Who can outline a way to shelter the elderly (age 60+, for Better or worse, approximately 70 million people) from the rest of the population. Keep in mind that the majority of nursing home workers are <60, as are healthcare workers, and delivery drivers, etc.
Also we need to isolate patients over 50 with comorbidities such as CAD, obesity, diabetes as they are also high risk. Roughly 1:3 of adults have one of these problems so that’s another 40m / 3 = 13m.
Then there is the 20-50yo, about 20% of whom have one of these comorbidities, so that’s another 130/5 = 26m.
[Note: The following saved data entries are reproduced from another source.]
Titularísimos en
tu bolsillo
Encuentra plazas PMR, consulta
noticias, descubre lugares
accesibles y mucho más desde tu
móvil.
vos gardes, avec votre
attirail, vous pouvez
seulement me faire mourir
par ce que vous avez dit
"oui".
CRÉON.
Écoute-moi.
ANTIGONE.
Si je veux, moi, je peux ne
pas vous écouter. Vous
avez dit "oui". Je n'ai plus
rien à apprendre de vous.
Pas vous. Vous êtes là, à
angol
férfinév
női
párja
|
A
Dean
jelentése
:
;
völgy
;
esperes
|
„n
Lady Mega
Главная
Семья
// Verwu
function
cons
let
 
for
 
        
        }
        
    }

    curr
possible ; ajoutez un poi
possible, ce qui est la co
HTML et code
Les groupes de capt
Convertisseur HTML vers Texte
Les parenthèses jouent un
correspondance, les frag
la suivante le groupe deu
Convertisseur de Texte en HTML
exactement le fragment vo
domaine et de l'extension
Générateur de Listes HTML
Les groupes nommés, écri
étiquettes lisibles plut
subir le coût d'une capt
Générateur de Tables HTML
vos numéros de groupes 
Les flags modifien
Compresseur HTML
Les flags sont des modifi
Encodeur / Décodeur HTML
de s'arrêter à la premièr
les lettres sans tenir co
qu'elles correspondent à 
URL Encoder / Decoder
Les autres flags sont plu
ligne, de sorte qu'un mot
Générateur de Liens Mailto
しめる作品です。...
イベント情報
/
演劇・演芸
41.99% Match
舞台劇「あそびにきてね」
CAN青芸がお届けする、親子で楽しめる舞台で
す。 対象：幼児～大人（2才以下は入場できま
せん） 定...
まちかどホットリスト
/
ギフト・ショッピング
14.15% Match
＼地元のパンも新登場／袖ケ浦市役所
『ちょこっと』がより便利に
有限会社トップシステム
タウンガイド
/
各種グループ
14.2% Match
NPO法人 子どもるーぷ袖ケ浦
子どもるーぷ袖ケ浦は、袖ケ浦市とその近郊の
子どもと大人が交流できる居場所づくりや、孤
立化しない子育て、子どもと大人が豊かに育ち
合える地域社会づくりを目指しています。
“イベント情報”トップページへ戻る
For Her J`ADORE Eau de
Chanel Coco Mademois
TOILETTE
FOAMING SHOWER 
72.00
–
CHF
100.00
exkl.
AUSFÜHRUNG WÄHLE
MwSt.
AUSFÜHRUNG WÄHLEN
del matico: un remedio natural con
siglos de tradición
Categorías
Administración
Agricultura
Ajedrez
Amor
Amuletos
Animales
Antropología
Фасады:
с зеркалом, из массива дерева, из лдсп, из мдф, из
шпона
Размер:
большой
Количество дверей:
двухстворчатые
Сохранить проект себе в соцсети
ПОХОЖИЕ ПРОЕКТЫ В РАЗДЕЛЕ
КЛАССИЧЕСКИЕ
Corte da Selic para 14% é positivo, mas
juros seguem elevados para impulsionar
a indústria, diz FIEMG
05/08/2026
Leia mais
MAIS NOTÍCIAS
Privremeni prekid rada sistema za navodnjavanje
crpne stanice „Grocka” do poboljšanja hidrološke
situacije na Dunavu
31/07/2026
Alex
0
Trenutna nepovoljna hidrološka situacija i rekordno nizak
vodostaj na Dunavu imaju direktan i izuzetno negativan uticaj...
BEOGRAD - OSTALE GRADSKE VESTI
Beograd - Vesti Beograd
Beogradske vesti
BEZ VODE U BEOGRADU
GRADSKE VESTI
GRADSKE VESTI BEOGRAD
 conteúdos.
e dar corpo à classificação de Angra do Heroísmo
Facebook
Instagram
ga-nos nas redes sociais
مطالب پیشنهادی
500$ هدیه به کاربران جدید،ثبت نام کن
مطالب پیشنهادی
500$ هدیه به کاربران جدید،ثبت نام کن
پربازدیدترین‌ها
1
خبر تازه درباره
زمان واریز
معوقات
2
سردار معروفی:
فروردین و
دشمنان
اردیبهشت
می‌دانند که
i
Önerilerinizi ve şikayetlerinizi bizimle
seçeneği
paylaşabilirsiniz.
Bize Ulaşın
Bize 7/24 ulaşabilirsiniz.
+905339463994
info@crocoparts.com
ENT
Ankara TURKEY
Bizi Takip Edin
That’s 110m, or a third of the population. Should they be provided a stipend or basic income to stay at home until a vaccine is developed? If we gave them all 1200 x 6 months (early end of widespread vaccine timeline), that’s about $800b, which seems something we could afford. Just have to cut down on the defense budget for a few years.
The other 2/3 can go about their daily activities, and with an IFR of 0.1%, that’s only 220k dead! With a hospitalization rate of 1%, we’d only have about 2 millions patients, roughly twice our hospital bed capacity for the country, and have to defer all other healthcare for the year to accommodate the covid patients. Let’s be extra generous and assume the 30% of US living in rural areas won’t get it at all. Still doesn’t help much.
1/3 of economy collapsed, healthcare system collapsed and a quarter of million dead sounds like quite a bargain! /s
In all seriousness, it’s a hard question and I don’t think anyone has a good answer yet. Especially dealing with the survivors and their disabilities.